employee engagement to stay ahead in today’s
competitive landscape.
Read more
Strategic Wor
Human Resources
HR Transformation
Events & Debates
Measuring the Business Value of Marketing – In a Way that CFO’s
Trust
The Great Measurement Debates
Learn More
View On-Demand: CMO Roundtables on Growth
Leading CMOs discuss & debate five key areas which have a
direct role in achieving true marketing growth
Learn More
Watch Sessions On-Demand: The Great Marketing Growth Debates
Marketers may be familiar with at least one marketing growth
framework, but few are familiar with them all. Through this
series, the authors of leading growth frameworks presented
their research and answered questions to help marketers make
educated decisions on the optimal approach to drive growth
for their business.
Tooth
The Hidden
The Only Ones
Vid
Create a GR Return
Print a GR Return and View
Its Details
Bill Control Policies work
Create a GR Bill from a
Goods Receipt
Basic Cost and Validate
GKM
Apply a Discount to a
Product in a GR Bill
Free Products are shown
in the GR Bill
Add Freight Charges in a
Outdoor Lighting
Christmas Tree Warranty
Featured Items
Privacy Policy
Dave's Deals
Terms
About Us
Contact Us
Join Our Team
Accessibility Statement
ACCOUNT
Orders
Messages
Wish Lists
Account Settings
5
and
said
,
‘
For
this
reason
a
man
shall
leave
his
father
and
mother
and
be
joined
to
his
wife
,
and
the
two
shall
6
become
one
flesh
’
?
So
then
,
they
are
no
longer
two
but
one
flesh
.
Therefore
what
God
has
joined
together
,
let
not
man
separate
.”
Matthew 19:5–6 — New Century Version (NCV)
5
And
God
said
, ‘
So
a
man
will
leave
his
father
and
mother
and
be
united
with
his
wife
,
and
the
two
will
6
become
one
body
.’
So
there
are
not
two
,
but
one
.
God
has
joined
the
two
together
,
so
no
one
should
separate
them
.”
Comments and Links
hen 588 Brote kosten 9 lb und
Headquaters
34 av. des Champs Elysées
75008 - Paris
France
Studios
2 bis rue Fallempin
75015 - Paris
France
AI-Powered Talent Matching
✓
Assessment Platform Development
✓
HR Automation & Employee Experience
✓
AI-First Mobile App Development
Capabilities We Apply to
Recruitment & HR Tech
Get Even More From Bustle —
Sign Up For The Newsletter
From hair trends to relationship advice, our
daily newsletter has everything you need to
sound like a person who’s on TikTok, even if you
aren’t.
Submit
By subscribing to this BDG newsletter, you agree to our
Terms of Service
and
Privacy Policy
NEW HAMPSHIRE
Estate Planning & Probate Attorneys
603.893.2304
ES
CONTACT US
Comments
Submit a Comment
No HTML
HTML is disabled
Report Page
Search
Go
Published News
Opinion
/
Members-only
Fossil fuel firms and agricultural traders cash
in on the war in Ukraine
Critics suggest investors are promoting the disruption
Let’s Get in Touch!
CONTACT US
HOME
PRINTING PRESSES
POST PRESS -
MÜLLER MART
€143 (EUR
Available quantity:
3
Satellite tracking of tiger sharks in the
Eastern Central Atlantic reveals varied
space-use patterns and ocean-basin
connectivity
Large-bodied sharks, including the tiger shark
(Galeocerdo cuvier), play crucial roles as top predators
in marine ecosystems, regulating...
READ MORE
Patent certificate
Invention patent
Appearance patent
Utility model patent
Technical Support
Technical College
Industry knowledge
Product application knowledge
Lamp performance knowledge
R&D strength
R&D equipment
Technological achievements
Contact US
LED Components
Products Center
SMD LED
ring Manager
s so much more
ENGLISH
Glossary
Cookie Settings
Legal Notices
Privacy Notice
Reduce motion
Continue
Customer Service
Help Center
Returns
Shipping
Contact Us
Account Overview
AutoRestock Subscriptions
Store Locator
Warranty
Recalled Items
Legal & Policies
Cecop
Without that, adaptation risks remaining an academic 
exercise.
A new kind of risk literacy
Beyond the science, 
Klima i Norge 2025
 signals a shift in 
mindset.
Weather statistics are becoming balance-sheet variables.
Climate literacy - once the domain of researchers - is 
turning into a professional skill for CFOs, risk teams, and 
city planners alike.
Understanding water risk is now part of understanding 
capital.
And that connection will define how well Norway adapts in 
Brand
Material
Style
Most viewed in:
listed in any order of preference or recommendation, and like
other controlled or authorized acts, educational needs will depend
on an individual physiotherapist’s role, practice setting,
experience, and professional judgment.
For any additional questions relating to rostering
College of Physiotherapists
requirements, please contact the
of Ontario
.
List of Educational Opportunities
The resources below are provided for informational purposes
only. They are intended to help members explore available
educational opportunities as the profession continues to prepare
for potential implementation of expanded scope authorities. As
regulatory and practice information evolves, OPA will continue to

> Job item: Copy the material from its first line through the line containing "Watch Sessions On-Demand: The", swapping every "Debates" for "Forums" and leaving everything else untouched.

> Solution to this task:
employee engagement to stay ahead in today’s
competitive landscape.
Read more
Strategic Wor
Human Resources
HR Transformation
Events & Forums
Measuring the Business Value of Marketing – In a Way that CFO’s
Trust
The Great Measurement Forums
Learn More
View On-Demand: CMO Roundtables on Growth
Leading CMOs discuss & debate five key areas which have a
direct role in achieving true marketing growth
Learn More
Watch Sessions On-Demand: The Great Marketing Growth Forums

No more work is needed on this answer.